* [ACTION ITEM A]:
In the drill bit nozzle text below, why were the fluid performances of the three nozzle types compared? Answer in one to three sentences.

* [TEXT PROVIDED]:
★ ★ ★ ★
Table 1. The specific measurements of the flushing and suction nozzles
|
|
Type one |
Type two |
Type three |
|
Diameter of flushing nozzle (mm) |
6 |
||
|
Number of flushing nozzles |
2 |
||
|
Diameter of suction nozzle (mm) |
7.2 |
8.8 |
|
|
Number of suction nozzles |
6 |
4 |
|
|
Total air cross sectional area (mm2) |
300 |
||
The CFD software offers a set of modelling and numerical methods for the simulation of fluids engineering systems. The software not only predicts the performance of a particular design, and offers suggestions to improve the current design. FLUENT is one of the most popular commercial CFD codes. In this study, FLUENT is introduced to analyse the physical properties of the fluid passing through the drill bits. The fluid performances of the three nozzle types were then contrasted to obtain the optimal design.
4.1 Computational domains and grid models
The simulations were carried out on a 108mm-diameter drill bit and a 114mm-diameter hole wall. The other parameters were set as follows: annulus clearance between bit head and hole wall (hereinafter referred to as the annulus clearance) was 4mm; the central passage diameter was 38mm; the distance between drill bottom and hole bottom (hereinafter referred to as the bottom distance) was 8mm. The hole bottom was simplified as a circular plane, and the tungsten carbide inserts of the drill bit were ignored.
★ ★ ★ ★
* [DATASET ENTRIES]:

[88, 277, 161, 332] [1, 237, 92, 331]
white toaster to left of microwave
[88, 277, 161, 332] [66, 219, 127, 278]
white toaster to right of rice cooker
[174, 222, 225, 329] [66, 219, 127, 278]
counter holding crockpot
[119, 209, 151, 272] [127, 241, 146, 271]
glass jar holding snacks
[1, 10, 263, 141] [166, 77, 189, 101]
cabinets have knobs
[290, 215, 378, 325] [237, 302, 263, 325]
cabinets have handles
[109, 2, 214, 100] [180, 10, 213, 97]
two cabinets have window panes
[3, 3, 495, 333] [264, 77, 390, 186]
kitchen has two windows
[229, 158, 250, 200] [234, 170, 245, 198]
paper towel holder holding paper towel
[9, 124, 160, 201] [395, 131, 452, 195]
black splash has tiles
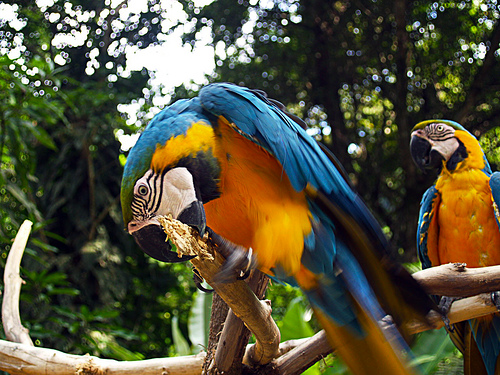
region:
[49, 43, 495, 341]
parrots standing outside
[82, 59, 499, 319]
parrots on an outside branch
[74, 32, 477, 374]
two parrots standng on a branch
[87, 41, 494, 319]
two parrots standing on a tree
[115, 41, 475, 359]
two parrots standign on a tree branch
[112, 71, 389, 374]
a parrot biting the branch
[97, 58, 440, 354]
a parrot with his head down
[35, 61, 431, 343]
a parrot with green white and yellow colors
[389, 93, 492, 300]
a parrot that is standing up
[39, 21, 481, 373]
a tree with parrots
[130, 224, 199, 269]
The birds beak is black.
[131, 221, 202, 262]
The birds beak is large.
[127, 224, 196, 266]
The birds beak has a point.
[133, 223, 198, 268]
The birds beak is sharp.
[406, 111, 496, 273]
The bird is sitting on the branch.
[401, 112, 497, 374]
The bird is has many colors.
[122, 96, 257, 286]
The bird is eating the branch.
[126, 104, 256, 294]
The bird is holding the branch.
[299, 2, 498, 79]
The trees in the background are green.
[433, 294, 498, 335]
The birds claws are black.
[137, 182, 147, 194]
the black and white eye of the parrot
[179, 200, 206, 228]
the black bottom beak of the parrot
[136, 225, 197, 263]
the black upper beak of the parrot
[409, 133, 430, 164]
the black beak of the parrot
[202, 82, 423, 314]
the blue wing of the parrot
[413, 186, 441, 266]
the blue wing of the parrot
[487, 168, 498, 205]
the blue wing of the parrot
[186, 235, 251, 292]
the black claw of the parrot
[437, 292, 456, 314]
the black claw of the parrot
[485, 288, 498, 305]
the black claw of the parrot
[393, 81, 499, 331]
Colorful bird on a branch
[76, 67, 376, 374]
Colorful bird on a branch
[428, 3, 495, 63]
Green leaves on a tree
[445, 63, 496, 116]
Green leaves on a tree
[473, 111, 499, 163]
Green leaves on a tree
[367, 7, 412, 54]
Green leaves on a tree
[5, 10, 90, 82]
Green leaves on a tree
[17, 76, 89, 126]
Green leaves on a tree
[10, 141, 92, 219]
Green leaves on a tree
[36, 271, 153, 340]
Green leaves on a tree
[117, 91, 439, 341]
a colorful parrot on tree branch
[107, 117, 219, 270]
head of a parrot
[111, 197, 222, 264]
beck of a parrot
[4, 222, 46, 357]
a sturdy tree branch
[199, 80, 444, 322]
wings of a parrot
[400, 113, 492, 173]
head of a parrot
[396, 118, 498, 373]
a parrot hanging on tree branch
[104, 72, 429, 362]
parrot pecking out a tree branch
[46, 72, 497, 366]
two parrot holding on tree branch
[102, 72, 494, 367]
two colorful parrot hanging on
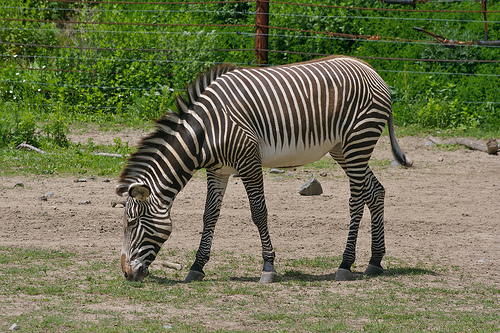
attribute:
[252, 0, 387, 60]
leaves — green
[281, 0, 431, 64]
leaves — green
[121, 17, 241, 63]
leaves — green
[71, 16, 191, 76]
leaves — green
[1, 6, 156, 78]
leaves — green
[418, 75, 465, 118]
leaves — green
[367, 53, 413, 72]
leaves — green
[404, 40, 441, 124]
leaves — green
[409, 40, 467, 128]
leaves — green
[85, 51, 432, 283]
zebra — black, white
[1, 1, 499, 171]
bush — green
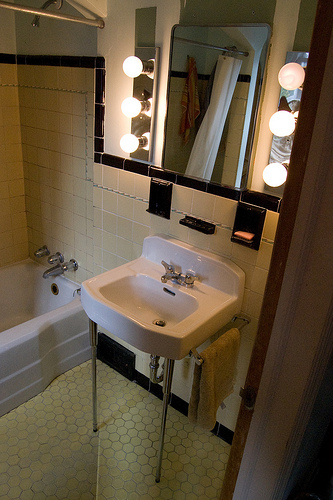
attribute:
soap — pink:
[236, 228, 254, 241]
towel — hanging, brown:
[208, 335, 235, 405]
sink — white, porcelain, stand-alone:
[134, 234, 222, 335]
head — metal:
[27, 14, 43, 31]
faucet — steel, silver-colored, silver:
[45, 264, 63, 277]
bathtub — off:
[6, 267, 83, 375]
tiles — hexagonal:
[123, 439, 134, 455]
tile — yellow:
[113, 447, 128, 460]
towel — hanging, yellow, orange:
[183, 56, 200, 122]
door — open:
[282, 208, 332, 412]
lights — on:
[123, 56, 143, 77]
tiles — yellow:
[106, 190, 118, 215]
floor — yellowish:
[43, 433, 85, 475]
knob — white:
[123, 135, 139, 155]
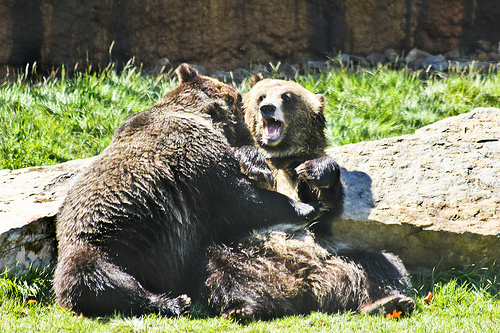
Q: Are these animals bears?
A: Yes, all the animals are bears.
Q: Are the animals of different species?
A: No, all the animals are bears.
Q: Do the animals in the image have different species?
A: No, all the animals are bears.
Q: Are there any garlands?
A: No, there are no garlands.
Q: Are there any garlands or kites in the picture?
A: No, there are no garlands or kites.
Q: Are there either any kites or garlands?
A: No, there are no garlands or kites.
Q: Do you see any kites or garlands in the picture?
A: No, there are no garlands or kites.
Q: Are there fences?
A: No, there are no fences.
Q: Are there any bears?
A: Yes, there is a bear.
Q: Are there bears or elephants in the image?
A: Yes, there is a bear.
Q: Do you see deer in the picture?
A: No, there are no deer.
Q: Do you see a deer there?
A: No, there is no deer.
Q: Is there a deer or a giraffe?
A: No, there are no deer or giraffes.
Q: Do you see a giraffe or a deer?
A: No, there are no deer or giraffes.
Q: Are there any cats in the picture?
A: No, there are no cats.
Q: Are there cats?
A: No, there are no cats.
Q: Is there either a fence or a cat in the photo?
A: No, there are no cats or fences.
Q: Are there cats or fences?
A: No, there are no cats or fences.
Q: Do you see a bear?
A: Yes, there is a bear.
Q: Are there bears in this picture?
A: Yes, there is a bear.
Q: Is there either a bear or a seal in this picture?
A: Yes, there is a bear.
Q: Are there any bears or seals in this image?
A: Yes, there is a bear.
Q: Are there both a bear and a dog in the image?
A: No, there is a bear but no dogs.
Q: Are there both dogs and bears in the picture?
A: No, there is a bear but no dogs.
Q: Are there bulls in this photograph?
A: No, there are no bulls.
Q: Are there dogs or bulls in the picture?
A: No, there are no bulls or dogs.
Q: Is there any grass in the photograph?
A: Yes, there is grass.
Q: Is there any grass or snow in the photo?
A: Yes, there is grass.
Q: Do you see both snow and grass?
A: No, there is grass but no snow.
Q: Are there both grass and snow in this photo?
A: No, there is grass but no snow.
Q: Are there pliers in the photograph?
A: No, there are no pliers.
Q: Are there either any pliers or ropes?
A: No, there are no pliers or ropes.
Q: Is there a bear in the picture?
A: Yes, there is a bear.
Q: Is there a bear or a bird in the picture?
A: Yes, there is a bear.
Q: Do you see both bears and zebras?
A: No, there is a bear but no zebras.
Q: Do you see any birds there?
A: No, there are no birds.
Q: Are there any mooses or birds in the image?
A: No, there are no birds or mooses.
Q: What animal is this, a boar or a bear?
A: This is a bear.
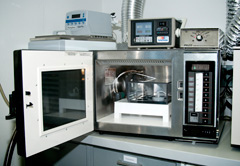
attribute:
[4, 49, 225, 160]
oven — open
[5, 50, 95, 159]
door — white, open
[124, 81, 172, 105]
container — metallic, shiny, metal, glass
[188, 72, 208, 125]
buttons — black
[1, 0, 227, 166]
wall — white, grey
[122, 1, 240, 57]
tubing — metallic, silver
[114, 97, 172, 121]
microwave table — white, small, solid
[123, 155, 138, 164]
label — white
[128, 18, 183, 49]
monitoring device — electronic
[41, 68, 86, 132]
★ ★ ★ ★
* [ACTION ITEM B]:
Pull out every line of the listing above that contains the word "birds".

* [WRITTEN SOLUTION A]:
They were compared to find the optimal design. FLUENT was used to analyze the physical properties of the fluid passing through the drill bits, and comparing the three nozzle types' results allowed the best design to be chosen.

* [WRITTEN SOLUTION B]:
The birds beak is black.
The birds beak is large.
The birds beak has a point.
The birds beak is sharp.
The birds claws are black.
Q: Do you see any birds there?
A: No, there are no birds.
Q: Are there any mooses or birds in the image?
A: No, there are no birds or mooses.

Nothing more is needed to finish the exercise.